Samarkar protested. Temur could imagine the meaning of her words, even if he didn’t quite understand them: Sorcery can’t do that.
He allowed himself to settle back on one of the rocks where his travois rested, trying to hide how exhaustion made the whole valley and all its stones and junipers and early wildflowers seem to spin. Tsering, coming from beside the fire, pushed something warm into his hand; he took it. A wooden cup, full of still more willow-bark tea. He drank it quickly, stoic before the acrid sourness, and thanked her in her own tongue. It might taste like mare’s piss, but he knew he had it to thank for breaking his fever and leaving him even as clearheaded as he was.
“So,” he said, across the bitterness, “either some Nameless assassin entered Qeshqer and altered the stones by night … How long would such a task have taken, Hrahima?”
“Quarter-moons,” she said.
“… Or,” Temur continued, “an agent already within the city did it, and made it look Rahazeen.”
“An agent who knows Rahazeen sorcery,” Tsering said, cautioning, after Samarkar translated. “Or it could have been a long-term Rahazeen agent, of course, or—”
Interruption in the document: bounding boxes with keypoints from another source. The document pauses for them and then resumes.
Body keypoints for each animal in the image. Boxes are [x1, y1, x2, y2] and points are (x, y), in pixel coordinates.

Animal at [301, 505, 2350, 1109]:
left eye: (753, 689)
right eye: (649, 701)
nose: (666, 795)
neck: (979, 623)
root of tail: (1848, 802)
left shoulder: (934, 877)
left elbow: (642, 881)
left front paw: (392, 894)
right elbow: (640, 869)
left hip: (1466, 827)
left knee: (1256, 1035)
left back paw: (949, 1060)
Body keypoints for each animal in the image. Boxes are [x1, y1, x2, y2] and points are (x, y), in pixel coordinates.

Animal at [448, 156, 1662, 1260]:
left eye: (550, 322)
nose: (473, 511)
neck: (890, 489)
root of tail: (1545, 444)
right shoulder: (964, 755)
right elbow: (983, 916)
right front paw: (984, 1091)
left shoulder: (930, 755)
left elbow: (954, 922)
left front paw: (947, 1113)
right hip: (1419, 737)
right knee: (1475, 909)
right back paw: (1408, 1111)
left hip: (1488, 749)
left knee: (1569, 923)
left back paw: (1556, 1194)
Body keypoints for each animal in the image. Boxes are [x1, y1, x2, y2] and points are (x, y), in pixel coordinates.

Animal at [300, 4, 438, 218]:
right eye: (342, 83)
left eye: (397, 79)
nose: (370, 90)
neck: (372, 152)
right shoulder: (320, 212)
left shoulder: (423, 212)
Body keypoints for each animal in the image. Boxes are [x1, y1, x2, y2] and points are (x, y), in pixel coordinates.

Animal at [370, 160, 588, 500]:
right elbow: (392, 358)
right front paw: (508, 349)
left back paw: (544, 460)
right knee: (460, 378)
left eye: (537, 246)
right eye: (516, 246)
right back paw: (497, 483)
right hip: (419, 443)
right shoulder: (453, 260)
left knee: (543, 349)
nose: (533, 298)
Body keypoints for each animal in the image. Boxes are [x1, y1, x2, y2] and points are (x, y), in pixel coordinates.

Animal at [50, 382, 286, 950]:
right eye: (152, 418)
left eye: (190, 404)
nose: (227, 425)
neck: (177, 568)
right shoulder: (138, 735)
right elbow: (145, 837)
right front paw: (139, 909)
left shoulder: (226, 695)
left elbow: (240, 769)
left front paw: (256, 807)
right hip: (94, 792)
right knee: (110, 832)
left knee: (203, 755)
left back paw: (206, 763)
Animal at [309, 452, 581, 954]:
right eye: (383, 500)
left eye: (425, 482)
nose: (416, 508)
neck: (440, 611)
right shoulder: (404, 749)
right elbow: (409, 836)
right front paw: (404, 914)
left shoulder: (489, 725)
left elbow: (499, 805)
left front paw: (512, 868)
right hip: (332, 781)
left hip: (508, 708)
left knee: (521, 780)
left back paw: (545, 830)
“It’s curious,” Temur said, “that this should happen so soon upon the fall of Qarash.”
“And perhaps using the dead of that battle,” Hrahima said.
Samarkar shifted uncomfortably, but when Temur looked at her, she shrugged. “My brother will have his quarter-century soon.”
“Regime change.” Temur’s mouth dried unpleasantly.
Tsering moved away abruptly, thrusting odds and ends into saddlebags and piling each beside the appropriate mule. Samarkar spoke quickly in her own tongue, not pausing now to translate her words for Temur’s sake.
Whatever else Samarkar said, Hrahima crouched and listened to the whole of it. She had a trick of stilling herself, whereby she could vanish like a stone among scrub. This despite the fact that she made more than three of Temur; she was easily two-thirds of Bansh’s weight.